Infrastructure construction is not the sort of thing you’d normally associate with entrepreneurs. I mean no one would actually wake up one morning and decide, for example, to build their own toll road. Would they? Well, Mike Watts did.
Watts, a resident of Kelston near Bath in the English county of Somerset, was frustrated by landslip work being undertaken on the A431 which meant his journey time into Bath – via a detour – had increased from eight minutes to an hour.
Actually, it sounds as if it may have been his wife who was most frustrated. “She was shouting at me and asking me when something was going to get done,” Watts told BBC News.

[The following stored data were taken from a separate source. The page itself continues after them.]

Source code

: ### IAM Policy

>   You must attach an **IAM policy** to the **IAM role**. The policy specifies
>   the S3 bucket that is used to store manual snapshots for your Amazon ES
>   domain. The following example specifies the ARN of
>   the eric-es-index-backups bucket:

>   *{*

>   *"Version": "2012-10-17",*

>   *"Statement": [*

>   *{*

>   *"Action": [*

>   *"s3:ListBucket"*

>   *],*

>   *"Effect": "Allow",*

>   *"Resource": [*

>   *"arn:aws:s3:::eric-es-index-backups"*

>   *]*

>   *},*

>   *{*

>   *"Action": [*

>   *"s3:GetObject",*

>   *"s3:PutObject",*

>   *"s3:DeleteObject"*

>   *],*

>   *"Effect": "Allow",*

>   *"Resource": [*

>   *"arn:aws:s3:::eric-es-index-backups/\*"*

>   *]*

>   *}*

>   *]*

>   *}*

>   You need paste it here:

Watts’ solution to his domestic discontent was to rent part of a nearby field from a landowner and put down tarmac and loose gravel to build an (admittedly rather basic) 400-metre stretch of road bypassing the damaged part of the highway.

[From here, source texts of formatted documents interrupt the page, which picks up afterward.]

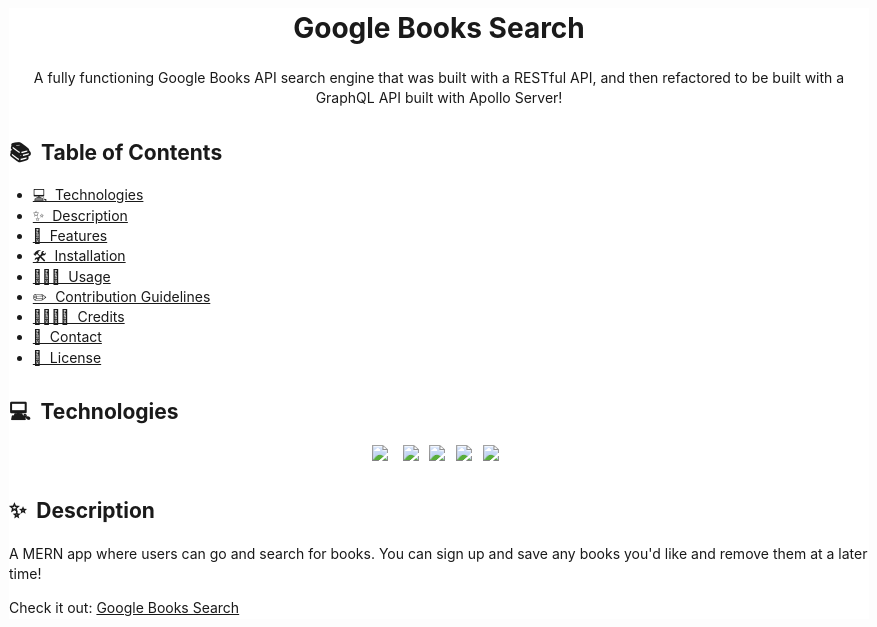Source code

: <h1 align="center">Google Books Search</h1>

<p align="center">
A fully functioning Google Books API search engine that was built with a RESTful API, and then refactored to be built with a GraphQL API built with Apollo Server!
</p>

## 📚&nbsp; Table of Contents

- [💻&nbsp; Technologies](#technologies)
- [✨&nbsp; Description](#description)
- [🌼&nbsp; Features](#features)
- [🛠️&nbsp; Installation](#installation)
- [👩🏽‍💻&nbsp; Usage](#usage)
- [✏️&nbsp; Contribution Guidelines](#contribution-guidelines)
- [👨‍👩‍👧‍👦&nbsp; Credits](#credits)
- [📱&nbsp; Contact](#contact)
- [📰&nbsp; License](#license)

## 💻&nbsp; Technologies
<div align="center">
<a href="https://www.mongodb.com/"><img src="https://img.shields.io/badge/mongodb-black?style=flat-square&labelColor=black&logo=mongodb&logoColor=#47A248" /></a>
&ensp;
<a href="https://mongoosejs.com/"><img src="https://img.shields.io/badge/mongoose-730002?style=flat-square&labelColor=730002&logo=m&logoColor=#47A248" /></a>&ensp;
<a href="https://nodejs.org/en/"><img src="https://img.shields.io/badge/node.js-233056?style=flat-square&labelColor=233056&logo=node.js&logoColor=#339933" /></a>&ensp;
<a href="https://www.npmjs.com/"><img src="https://img.shields.io/badge/npm-CB3837?style=flat-square&labelColor=white&logo=npm&logoColor=CB3837" /></a>&ensp;
<a href="https://expressjs.com/"><img src="https://img.shields.io/badge/express-white?style=flat-square&labelColor=black&logo=express&logoColor=#000000" /></a>&ensp;
</div>

## ✨&nbsp; Description

A MERN app where users can go and search for books. You can sign up and save any books you'd like and remove them at a later time!

Check it out: [Google Books Search](https://letssearchbooks.herokuapp.com/)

Watts then began charging £2 (€2.50; $3.20) for cars and £1 for motorbikes to use his road, which opened in August. Given his total outlay of £300,000, he estimates that if 1,000 cars per day use the road it will enable him to recoup his investment. “I’m pretty confident we’ll achieve that,” he said, although traffic in the early days was about half of that target.
There has been speculation that Watts’ actions may prompt the local council to move a little faster on their A431 repairs – which are scheduled to complete by the end of the year. However, this would be a qualified success for Watts since it would give him less time to get back his money. He insists that the toll road will be returned to agricultural use once the A431 is fully reopened.
For its part, the council appears to be relatively accommodating to the unusual development. “We’re delighted that [Mr Watts] is now putting in a retrospective planning application,” said leader of Bath and North East Somerset Council, Paul Crossley. “We haven’t not supported it. What we’ve asked for is the operating plans, the health and safety conditions.”
But his delight is nothing compared with that of Watts and his wife. Apparently, “she’s a very happy lady now and isn’t shouting at me.”